¶Good approximation, bad approximation
Numerical approximations are a bit of an art. There are frequently tradeoffs available between speed and accuracy, and knowing how much you can skimp on one to improve the other takes a lot of careful study.
Take the humble reciprocal operation, for instance.
The reciprocal, y = 1/x, is a fairly basic operation, but it's also an expensive one. It can easily be implemented in terms of a divide, but division is itself a very expensive operation — it can't be parallelized as easily as addition or multiplication and typically takes on the order of 10-20 times longer. There are algorithms to compute the reciprocal directly to varying levels of precision, and some CPUs provide acceleration for that. x86 CPUs are among them, providing the RCPSS and RCPPS opcodes to compute scalar and vectorized reciprocal approximations, respectively.
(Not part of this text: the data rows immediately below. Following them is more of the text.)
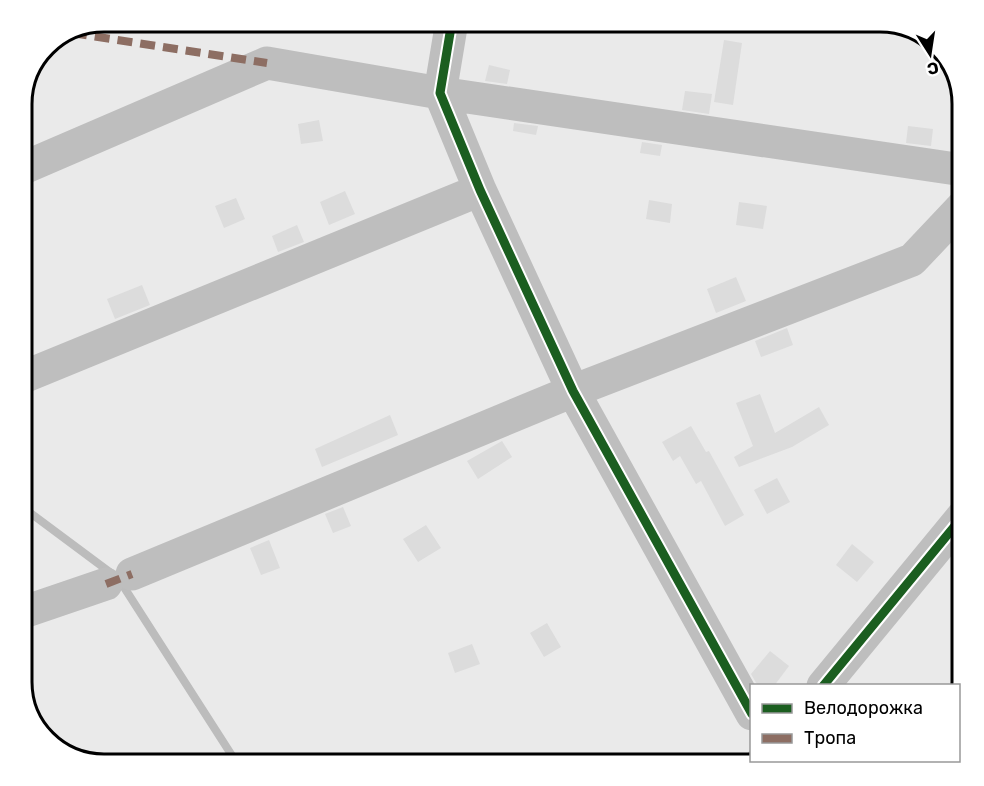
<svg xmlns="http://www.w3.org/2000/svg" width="984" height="786" viewBox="0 0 984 786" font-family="Rubik,sans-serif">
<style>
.green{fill:#eaeaea}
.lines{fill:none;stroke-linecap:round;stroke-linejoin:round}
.stream{stroke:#bcbcbc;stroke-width:8}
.building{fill:#dcdcdc}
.minor{stroke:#bebebe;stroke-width:33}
.quiet{stroke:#8d6e63;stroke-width:8;stroke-dasharray:15 8;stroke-linecap:butt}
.cycleway-casing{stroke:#fff;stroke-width:13}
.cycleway{stroke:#1b5e20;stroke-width:9}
.rim{fill:none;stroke:#000;stroke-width:3}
</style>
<rect width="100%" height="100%" fill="#fff"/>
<path class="green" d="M 104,21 L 881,21 L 935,41 L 963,104 L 963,683 L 959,694 L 958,686 L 752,686 L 752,760 L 890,761 L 880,765 L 103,765 L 49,745 L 21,687 L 21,98 L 49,42 Z"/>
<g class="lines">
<path class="stream" d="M 21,506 L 111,573
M 120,581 L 238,765"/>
</g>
<path class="building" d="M 724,40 L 742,43 L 733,105 L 714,102 Z
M 489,65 L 510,70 L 507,84 L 485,81 Z
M 685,91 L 712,94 L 709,114 L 682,110 Z
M 319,120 L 323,141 L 301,144 L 298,124 Z
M 514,123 L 538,126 L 536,135 L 513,131 Z
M 908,126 L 933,129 L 931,146 L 906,143 Z
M 642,142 L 662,145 L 660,156 L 640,153 Z
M 345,191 L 355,214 L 329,225 L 320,202 Z
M 236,198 L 245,219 L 224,228 L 215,206 Z
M 649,200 L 672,204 L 670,223 L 646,219 Z
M 739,202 L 767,206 L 763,229 L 736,225 Z
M 297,225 L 304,242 L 278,252 L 272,236 Z
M 736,277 L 746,301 L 716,313 L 707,289 Z
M 142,285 L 150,305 L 115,319 L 107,299 Z
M 787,328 L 793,345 L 761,357 L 755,341 Z
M 760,394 L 775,433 L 819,407 L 829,425 L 792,447 L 739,467 L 734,457 L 753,446 L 736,403 Z
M 390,415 L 398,435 L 322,467 L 315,449 Z
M 691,426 L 706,452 L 709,451 L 744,515 L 725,526 L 701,481 L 696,484 L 680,456 L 673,461 L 662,442 Z
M 502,441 L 512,457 L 478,479 L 467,461 Z
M 777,478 L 790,502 L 767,514 L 754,490 Z
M 343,507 L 351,526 L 333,533 L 325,514 Z
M 426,525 L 441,548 L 418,562 L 403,539 Z
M 269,540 L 280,568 L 261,575 L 250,548 Z
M 852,544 L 874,562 L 857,582 L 836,565 Z
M 547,623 L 561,647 L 544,657 L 530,633 Z
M 472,644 L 480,664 L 455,673 L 448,653 Z
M 770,651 L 789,666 L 774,686 L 758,686 L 751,674 Z"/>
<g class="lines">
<path class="minor" d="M 452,21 L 440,93 L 480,190 L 573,391 L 752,714
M 21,169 L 267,63 L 440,93 L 963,170
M 21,378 L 480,190
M 132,574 L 573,391 L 912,260 L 963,206
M 21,613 L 106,584
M 823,686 L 963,516
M 760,765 L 763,760"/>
<path class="quiet" d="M 72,33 L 267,63
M 106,584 L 132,574"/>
<g class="cycleway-casing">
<path id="cycleway" d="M 452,21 L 440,93 L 480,190 L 573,391 L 752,714
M 823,686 L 963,516"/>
</g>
<use href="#cycleway" class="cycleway"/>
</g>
<path d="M0 0H984V786H0ZM104 32H880A72 72 0 0 1 952 104V682A72 72 0 0 1 880 754H104A72 72 0 0 1 32 682V104A72 72 0 0 1 104 32Z" fill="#fff" fill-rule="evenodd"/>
<path class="rim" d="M104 32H880A72 72 0 0 1 952 104V682A72 72 0 0 1 880 754H104A72 72 0 0 1 32 682V104A72 72 0 0 1 104 32Z"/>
<rect x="750" y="684" width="210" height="78" fill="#ffffff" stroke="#999999" stroke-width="1.5"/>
<rect x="762" y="704" width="30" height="9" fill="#1b5e20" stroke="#999999" stroke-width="1.5"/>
<text x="804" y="714" font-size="18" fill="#000000">Велодорожка</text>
<rect x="762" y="734" width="30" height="9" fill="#8d6e63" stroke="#999999" stroke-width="1.5"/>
<text x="804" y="744" font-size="18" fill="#000000">Тропа</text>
<g transform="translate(930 54) rotate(168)" stroke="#ffffff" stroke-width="4.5" paint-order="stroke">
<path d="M0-4.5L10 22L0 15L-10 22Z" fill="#000000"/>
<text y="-9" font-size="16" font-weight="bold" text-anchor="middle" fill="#000000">С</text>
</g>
</svg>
However, there is a gotcha.
For any approximation, the first question you should ask is how accurate it is. RCPSS and RCPPS are documented as having a relative error no greater than 1.5*2^-12, or approximately 12 bits of precision. That's fine, and good enough for a lot of purposes, especially with refinement. The second question you should ask is whether there are any special values involved that deserve special attention. I can think of five that ideally should be exact:
- 0
- -/+ 1.0
- -/+ infinity
RCPSS/RCPPS do handle zero and infinity correctly, which is good. Sadly, 1.0 is handled less gracefully, as it comes out as 0.999756 (3F7FF000), at least on Core 2 CPUs. Even worse, if you attempt to refine the result using Newton-Raphson iterations:
x' = x * (2 - x*c)
...the result converges to 0.99999994039535522 (3F7FFFFF), a value just barely off from 1.0 that in many cases it will be printed as 1.0, such as in the VC++ debugger. This leads to lots of fun tracking down why calculations are slewing away from unity when they shouldn't, only to discover that the innocuous little 1.0 in the corner is actually an impostor, and then having to slow down an otherwise speedy routine to handle this special case. Argh!
If I had to take a guess as to why Intel did this, it's probably to avoid the need to propagate carries from the mantissa to the exponent, because otherwise the top 12 bits of the mantissa can go through a lookup table and the exponent can produce the result exponent and top bit of new mantissa. It's still really annoying, though. I have to go fix the rcp instruction in my shader engine, for instance, because the DirectX docs explicitly require that rcp of 1.0 stays 1.0. Curiously, they don't mention -1.0. I guess it just goes to show how hard it is to specify a good approximation.